● Task objective: When you reach the line in the data below that contains "focal_35mm: 31", please start repeating lines exactly, and stop after the line that contains "f_number: 9", repeating nothing else.

[Photos with calibration data]
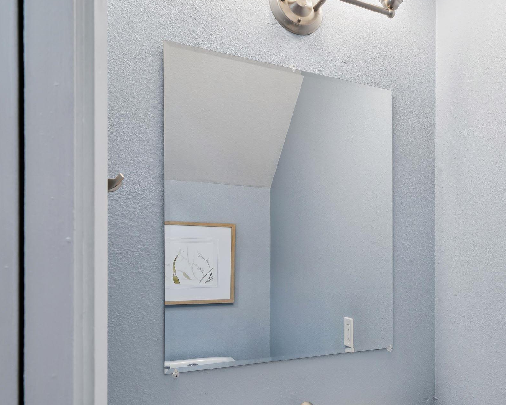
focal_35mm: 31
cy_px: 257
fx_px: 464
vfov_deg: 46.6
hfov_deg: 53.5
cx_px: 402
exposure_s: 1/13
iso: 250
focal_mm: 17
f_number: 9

==

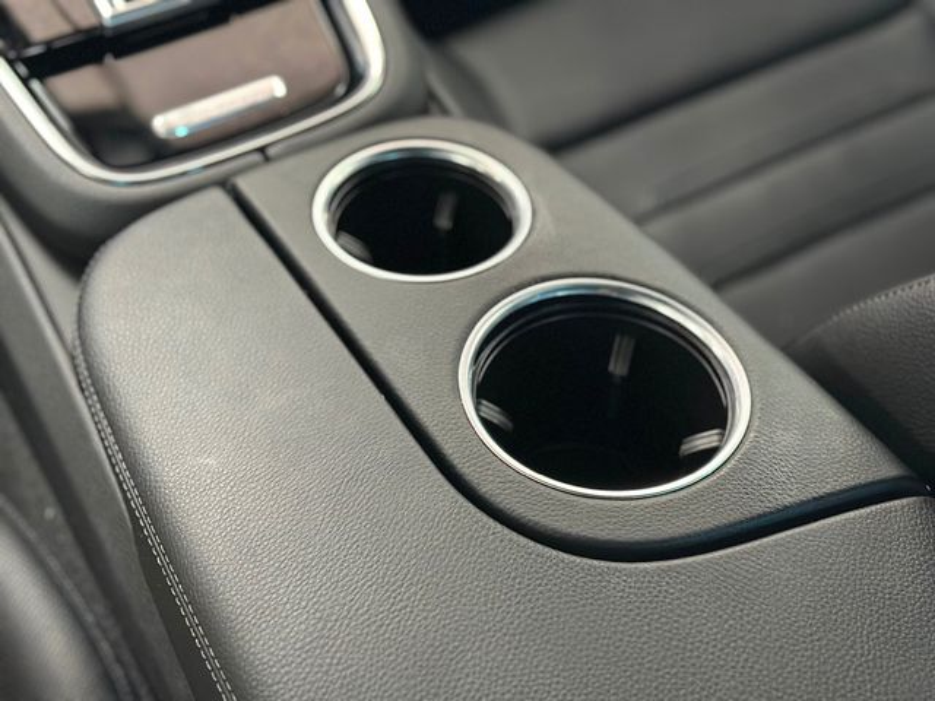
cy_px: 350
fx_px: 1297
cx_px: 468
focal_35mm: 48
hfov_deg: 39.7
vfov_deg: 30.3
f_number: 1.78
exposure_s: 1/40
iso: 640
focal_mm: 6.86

--

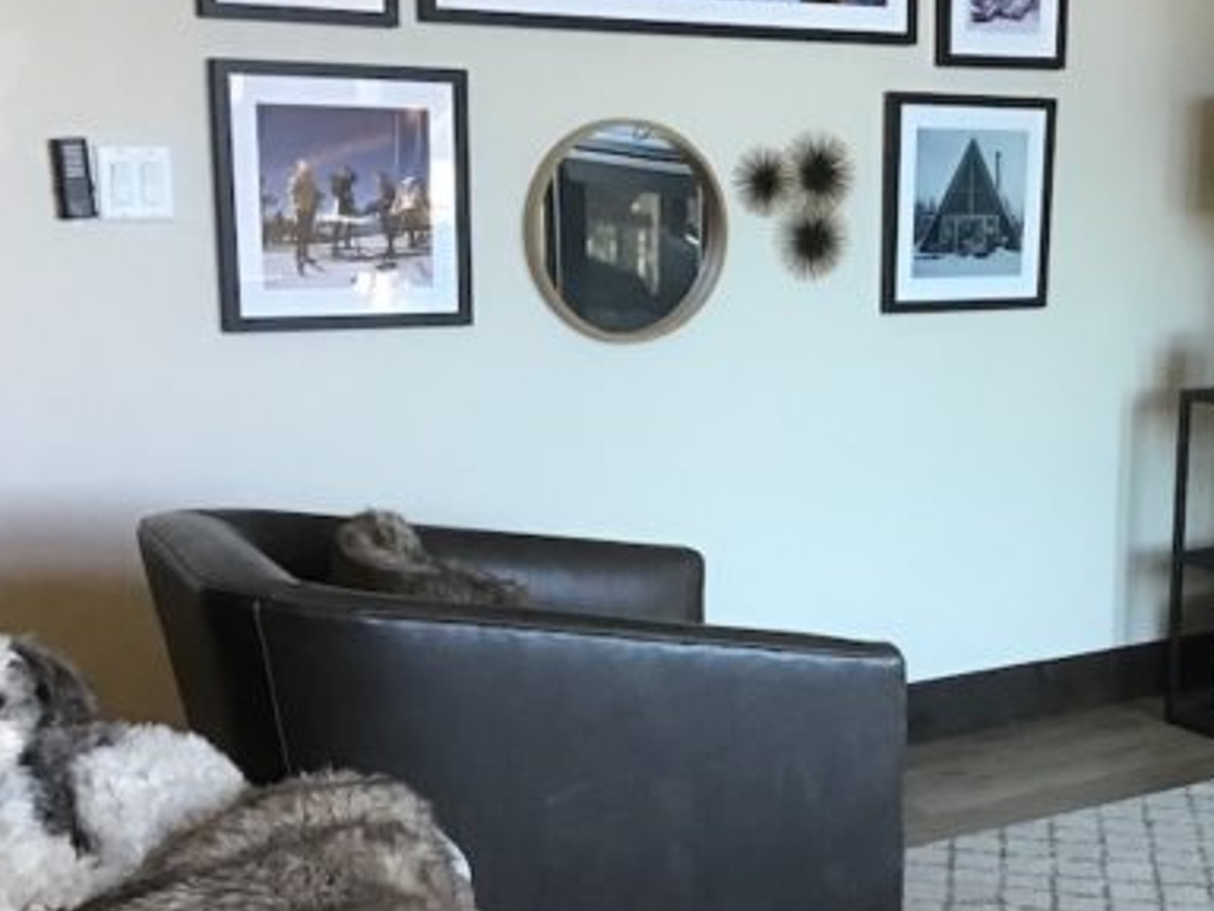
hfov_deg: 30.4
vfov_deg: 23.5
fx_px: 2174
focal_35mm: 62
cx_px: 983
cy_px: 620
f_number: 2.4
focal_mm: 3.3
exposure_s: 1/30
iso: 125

● Task result:
focal_35mm: 31
cy_px: 257
fx_px: 464
vfov_deg: 46.6
hfov_deg: 53.5
cx_px: 402
exposure_s: 1/13
iso: 250
focal_mm: 17
f_number: 9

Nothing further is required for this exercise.